Et que, précisément c’est pour ça que peindre ça implique une espèce de catastrophe. Une espèce de catastrophe, pourquoi ? Ca implique une espèce de catastrophe sur la toile... pour se défaire de tout ce qui précède, de tout ce qui pèse sur le tableau avant même que le tableau ne soit commencé. Comme si le peintre avait à se débarrasser, alors comment appeler ces choses dont il doit se débarrasser ? Qu’est ce que c’est que ces fantômes dont le peintre... qu’est- ce que c’est que cette lutte avec des fantômes avant de peindre ?

-  Les peintres, ils ont souvent donné un moment, presque technique, dans leur vocabulaire à eux : les clichés. On dirait que les clichés ils sont déjà sur la toile avant même qu’ils aient commencé. Que le pire est déjà là. Que toutes les abominations de ce qui est mauvais dans la peinture est déjà là. Les clichés, Cézanne il connaissait ça. La lutte contre le cliché avant même de peindre. Comme si les clichés étaient là comme des bêtes qui se précipitaient, elles étaient déjà sur la toile avant que le peintre ait pris son pinceau. Et il va falloir - là on comprend un petit peu mieux peut-être si c’est ça. On va comprendre pourquoi la peinture est nécessairement un déluge - Va falloir noyer tout ça, va falloir empêcher tout ça, va falloir tuer tout ça. Empêcher tous ces dangers qui pèsent déjà sur la toile en vertu de son caractère pré pictural ou de sa condition pré picturale. Il faut défaire ça, et même si on ne le voit pas ils sont là. Ces espèces d’ectoplasmes qui sont déjà... Alors ils sont où ? Et bien dans la tête, dans le cœur, ils sont partout. Dans la pièce, dans la pièce ils sont là. C’est épatant, c’est des fantômes quoi... Ils sont là , on ne les voit pas mais ils sont déjà là. Si vous ne passez pas votre toile dans une catastrophe de fournaise ou de tempête ...et cætera... vous ne produirez que des clichés. On dira, oh ! il a un joli coup de pinceau, ah c’est bien ça, un décorateur quoi, un décorateur. Oui c’est bien, c’est joli ! c’est bien fait, ah oui c’est bien ! Ou bien un dessin de mode, les dessinateurs de mode ils savent bien dessiner et c’est de la merde en même temps, ça n’a aucun intérêt, rien, zéro quoi. Zéro bon...

-  Il ne faut pas croire qu’un peintre, un grand peintre il ait moins de danger qu’un autre. Simplement, lui dans son affaire, il sait tout ça. C’est-à-dire un dessin parfait, ils savent tous en faire. Ils n’ont pas l’air mais ils savent très bien, ils ont même parfois appris ça dans les académies où, il y a eu un temps où ils apprenaient très bien ça. Et bien, et même on ne conçoit pas un grand peintre qui ne sache pas très bien faire là ces espèces de reproductions, tous y sont passés, tous tous tous. Bon, mais ils savent que c’est ça qu’il faut faire passer par la catastrophe. Vous voyez, si la catastrophe, commence à préciser un peu et pourtant c’est très insuffisant ce que je dis, je ne dis pas du tout qu’on en restera là, mais je dis : "si l’acte de peindre est essentiellement concerné par une catastrophe c’est d’abord parce qu’il est en rapport nécessaire avec une condition pré picturale et d’autre part parce que dans ce rapport avec une condition pré picturale il doit rendre impossible tout ce qui est déjà "menace" sur la toile, dans la pièce, dans la tête, dans le cœur. Donc il faut que le peintre se jette dans cette espèce de tempête, qui va quoi ? Qui va précisément annuler, faire fuir les clichés. La lutte contre le cliché.

SÉRIE D'EXERCICES:
1. Traduis en anglais cette phrase du texte sur la peinture : « Il ne faut pas croire qu’un peintre, un grand peintre il ait moins de danger qu’un autre. »
2. Reprends le texte sur la peinture après sa dernière phrase et écris la suite.

FICHES FOURNIES:
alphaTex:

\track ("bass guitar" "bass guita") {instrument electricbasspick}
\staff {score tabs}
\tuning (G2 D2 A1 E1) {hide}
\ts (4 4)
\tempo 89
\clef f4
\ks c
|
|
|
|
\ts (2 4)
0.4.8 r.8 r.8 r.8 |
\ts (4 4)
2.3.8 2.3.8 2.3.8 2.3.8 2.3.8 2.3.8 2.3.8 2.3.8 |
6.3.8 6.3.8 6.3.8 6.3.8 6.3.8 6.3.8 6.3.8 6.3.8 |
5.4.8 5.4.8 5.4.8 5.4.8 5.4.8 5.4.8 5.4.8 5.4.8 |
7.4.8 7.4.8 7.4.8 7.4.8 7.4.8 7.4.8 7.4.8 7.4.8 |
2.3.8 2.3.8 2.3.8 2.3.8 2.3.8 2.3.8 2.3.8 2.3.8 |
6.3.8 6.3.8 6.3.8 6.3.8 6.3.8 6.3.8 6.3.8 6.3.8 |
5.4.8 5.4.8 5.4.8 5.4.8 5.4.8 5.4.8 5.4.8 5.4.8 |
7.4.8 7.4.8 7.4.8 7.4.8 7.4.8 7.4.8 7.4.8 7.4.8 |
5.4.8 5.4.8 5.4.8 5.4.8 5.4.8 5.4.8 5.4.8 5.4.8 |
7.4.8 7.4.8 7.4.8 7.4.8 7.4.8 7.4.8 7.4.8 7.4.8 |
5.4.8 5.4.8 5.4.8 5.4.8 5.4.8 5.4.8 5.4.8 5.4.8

RÉPONSES PAR EXERCICE:
1. You shouldn't think that a painter, a great painter, is in any less danger than anyone else.

2.
-  Bon. Supposons. Alors Cézanne en effet la lutte contre le cliché chez Cézanne c’est, c’est presque une, c’est un truc où comprenez si quelqu’un met toute sa vie dans la peinture et la lutte contre le cliché, ce n’est pas un exercice d’école. C’est quelque chose où il risque de...vous comprenez c’est terrible. On est coincé à première vue, du moins le peintre est coincé : s’il ne passe pas par la catastrophe, il restera condamné au cliché. Et même si vous lui dites : "oh c’est quand même très beau c’est pas des clichés" - ça pourrait n’être pas des clichés pour les autres, pour lui ça en sera un. Il y a des Cézanne qui ne sont pas des clichés pour nous. Pour lui, c’en étaient. Bon, ça, il faudra parler de tout ça, c’est tellement compliqué, c’est pour ça que les peintres sont tellement sévères, les grands peintres sur leur propre œuvre, c’est pour ça qu’ils jettent tellement de trucs...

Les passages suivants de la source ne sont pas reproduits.